Extract to read ▸
Pro tip: the actual manual is the walk-through which is not linked from the purported manual.

Another curiosity: Benoît Pasquier’s (n.d.) (F-1 Method) Dual Matrix Tools and Hyper Dual Matrix Tools. which extend this to certain implicit derivatives arising in something or other.

How about Zygote.jl then? That’s an alternative AD library from the creators of the aforementioned Flux. It usually operates in reverse mode and does some zany compilation tricks to get extra fast. It also has forward mode. Has many fancy features including compiling to Google Cloud TPUs. Hessian support is “somewhat”. Flux itself does not yet default to Zygote, using its own specialised reverse-mode autodiff Tracker, but promises to switch transparently to Zygote in the future. In the interim Zygote is still attractive has many luxurious options, such as defining optimised custom derivatives easily, as well as weird quirks such as occasionally bizarre error messages and failures to notice source code updates.

Data under study ▸
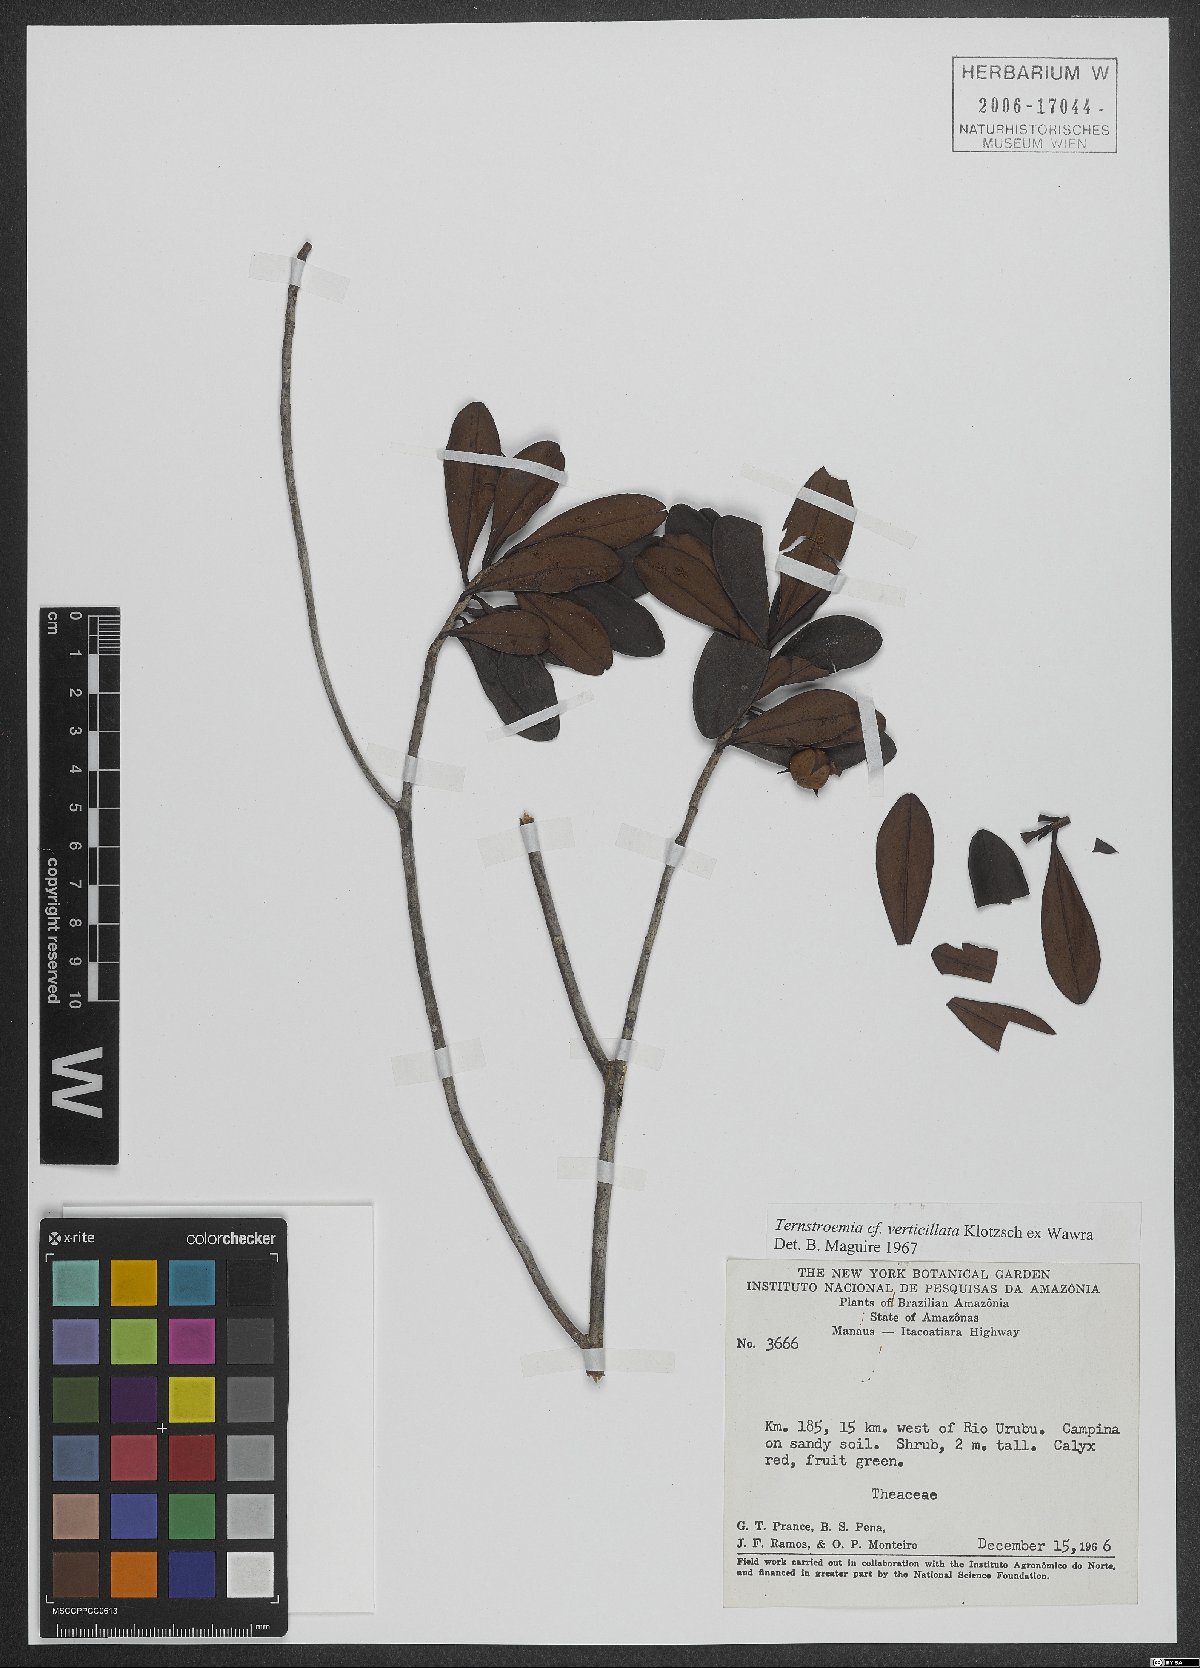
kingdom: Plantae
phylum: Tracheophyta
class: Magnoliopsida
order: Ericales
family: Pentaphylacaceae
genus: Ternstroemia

==

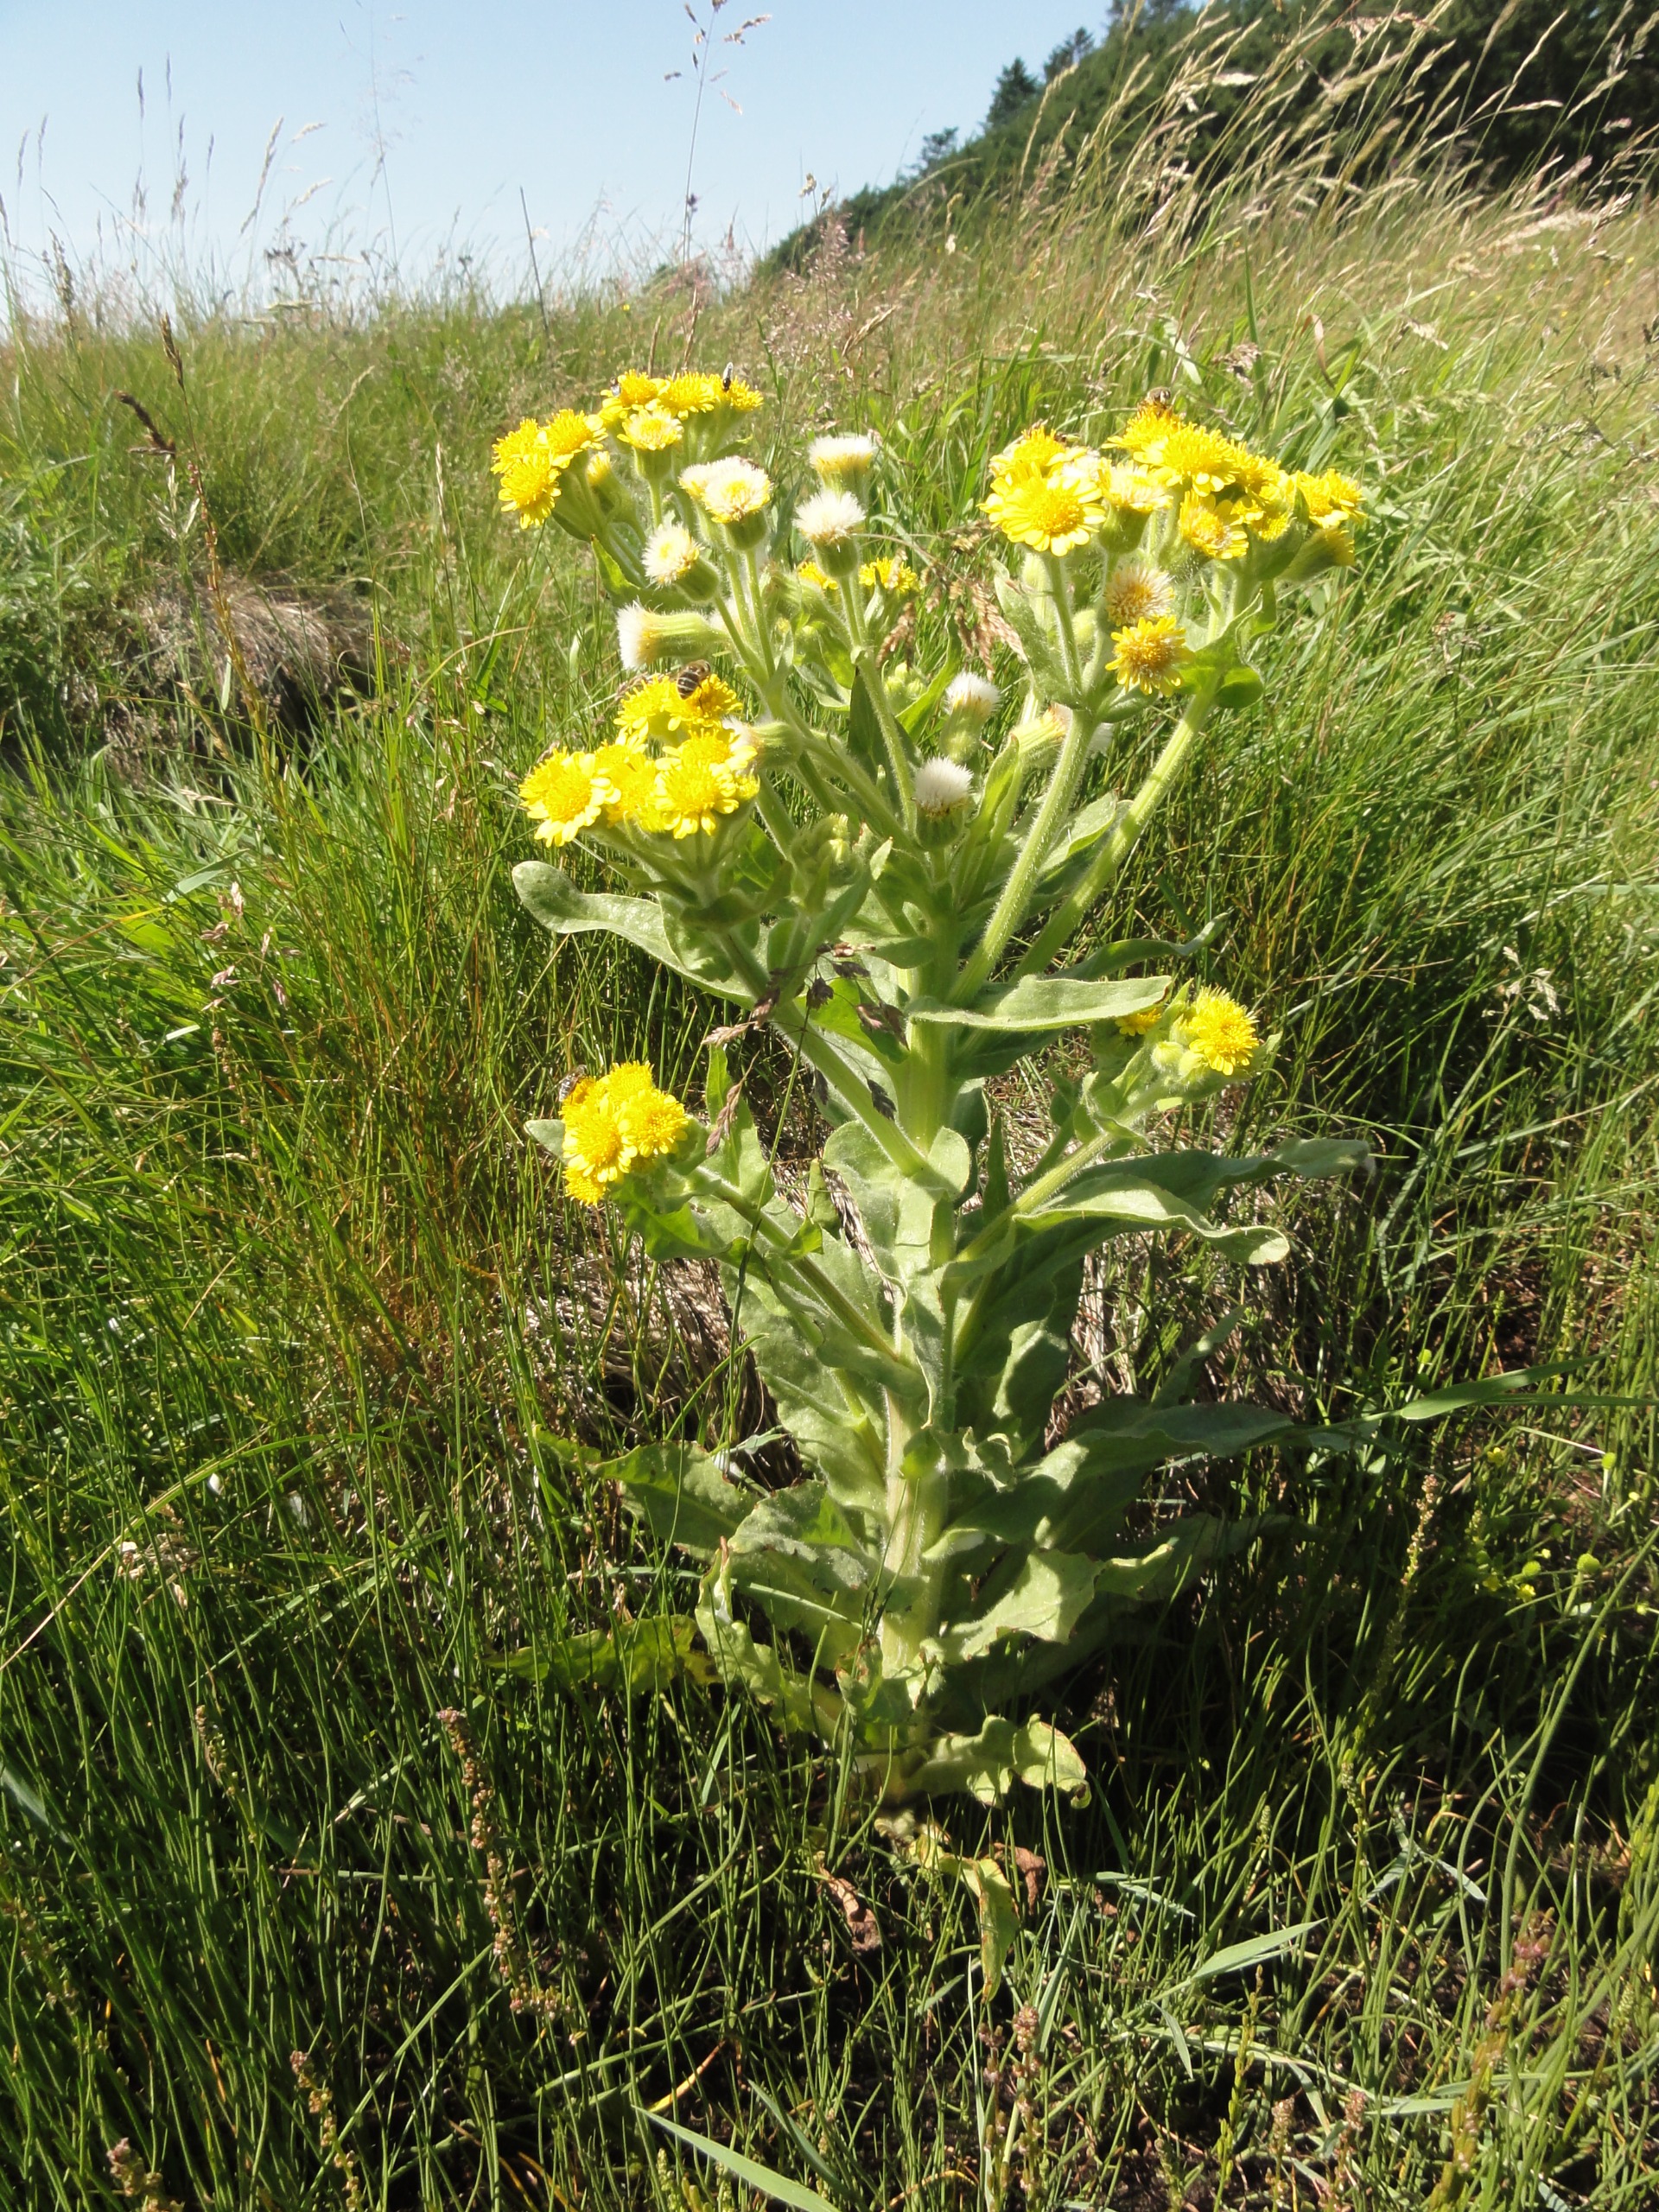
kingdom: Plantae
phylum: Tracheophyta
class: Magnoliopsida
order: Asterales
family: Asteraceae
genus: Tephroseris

Your task ▸
In the text on automatic differentiation libraries, what does Flux use by default instead of Zygote?

Response for this exercise ▸
Its own reverse-mode autodiff, Tracker.